#### [What you will do]
For every line below, output the text exactly and leave out images.

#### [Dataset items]
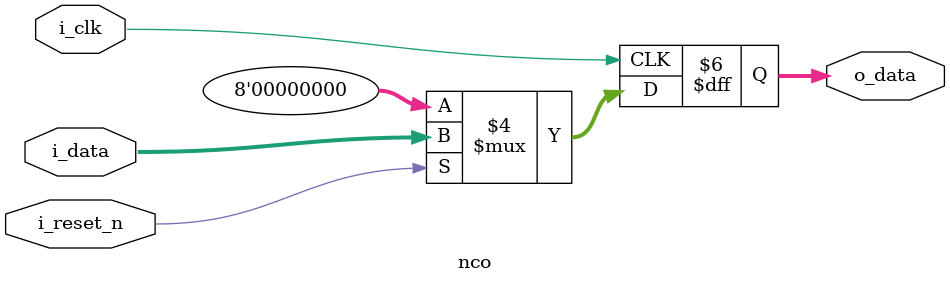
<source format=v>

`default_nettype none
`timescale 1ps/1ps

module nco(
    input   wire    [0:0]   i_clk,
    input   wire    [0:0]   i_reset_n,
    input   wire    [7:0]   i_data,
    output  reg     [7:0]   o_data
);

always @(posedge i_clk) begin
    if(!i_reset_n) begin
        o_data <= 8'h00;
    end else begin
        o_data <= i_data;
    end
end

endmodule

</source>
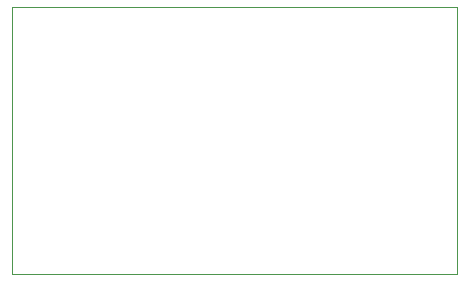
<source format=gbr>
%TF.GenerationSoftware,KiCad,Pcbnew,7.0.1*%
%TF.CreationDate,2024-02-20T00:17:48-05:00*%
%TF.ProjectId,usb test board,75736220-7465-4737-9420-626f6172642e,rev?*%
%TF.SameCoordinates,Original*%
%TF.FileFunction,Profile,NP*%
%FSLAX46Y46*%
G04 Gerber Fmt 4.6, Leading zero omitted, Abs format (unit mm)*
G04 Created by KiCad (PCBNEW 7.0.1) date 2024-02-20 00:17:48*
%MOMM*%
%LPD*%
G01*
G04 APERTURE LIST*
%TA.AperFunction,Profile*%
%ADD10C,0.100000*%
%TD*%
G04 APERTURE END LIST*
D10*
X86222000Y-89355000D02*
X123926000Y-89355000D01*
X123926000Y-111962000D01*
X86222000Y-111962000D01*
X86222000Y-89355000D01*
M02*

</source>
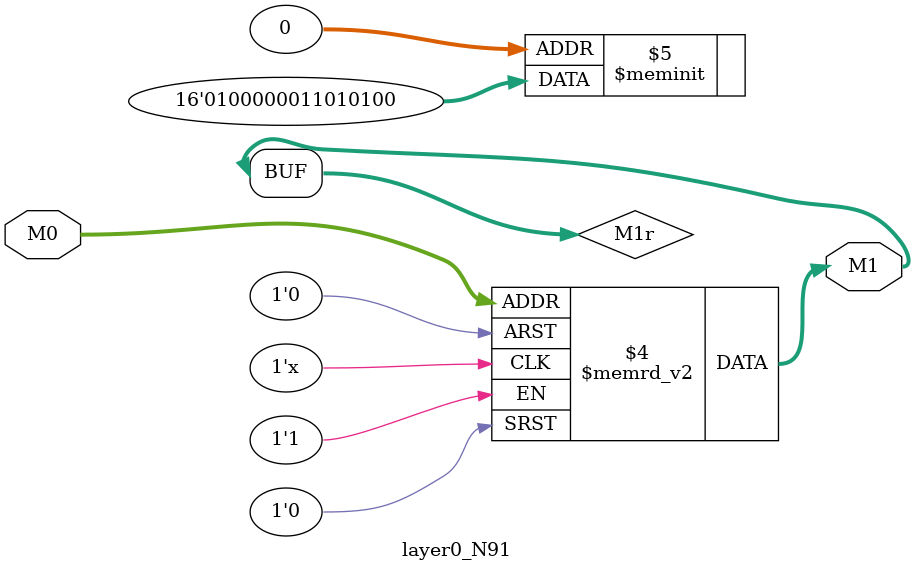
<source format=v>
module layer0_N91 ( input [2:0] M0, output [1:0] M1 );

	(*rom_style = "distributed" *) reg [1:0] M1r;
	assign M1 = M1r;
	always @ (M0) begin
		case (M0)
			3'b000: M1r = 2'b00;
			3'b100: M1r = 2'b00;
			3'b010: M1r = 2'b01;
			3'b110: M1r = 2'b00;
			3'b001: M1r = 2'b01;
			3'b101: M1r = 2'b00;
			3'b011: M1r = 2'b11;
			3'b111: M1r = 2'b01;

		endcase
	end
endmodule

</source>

#### [Response to the task]
<source format=v>

`default_nettype none
`timescale 1ps/1ps

module nco(
    input   wire    [0:0]   i_clk,
    input   wire    [0:0]   i_reset_n,
    input   wire    [7:0]   i_data,
    output  reg     [7:0]   o_data
);

always @(posedge i_clk) begin
    if(!i_reset_n) begin
        o_data <= 8'h00;
    end else begin
        o_data <= i_data;
    end
end

endmodule

</source>
<source format=gbr>
%TF.GenerationSoftware,KiCad,Pcbnew,7.0.1*%
%TF.CreationDate,2024-02-20T00:17:48-05:00*%
%TF.ProjectId,usb test board,75736220-7465-4737-9420-626f6172642e,rev?*%
%TF.SameCoordinates,Original*%
%TF.FileFunction,Profile,NP*%
%FSLAX46Y46*%
G04 Gerber Fmt 4.6, Leading zero omitted, Abs format (unit mm)*
G04 Created by KiCad (PCBNEW 7.0.1) date 2024-02-20 00:17:48*
%MOMM*%
%LPD*%
G01*
G04 APERTURE LIST*
%TA.AperFunction,Profile*%
%ADD10C,0.100000*%
%TD*%
G04 APERTURE END LIST*
D10*
X86222000Y-89355000D02*
X123926000Y-89355000D01*
X123926000Y-111962000D01*
X86222000Y-111962000D01*
X86222000Y-89355000D01*
M02*

</source>
<source format=v>
module layer0_N91 ( input [2:0] M0, output [1:0] M1 );

	(*rom_style = "distributed" *) reg [1:0] M1r;
	assign M1 = M1r;
	always @ (M0) begin
		case (M0)
			3'b000: M1r = 2'b00;
			3'b100: M1r = 2'b00;
			3'b010: M1r = 2'b01;
			3'b110: M1r = 2'b00;
			3'b001: M1r = 2'b01;
			3'b101: M1r = 2'b00;
			3'b011: M1r = 2'b11;
			3'b111: M1r = 2'b01;

		endcase
	end
endmodule

</source>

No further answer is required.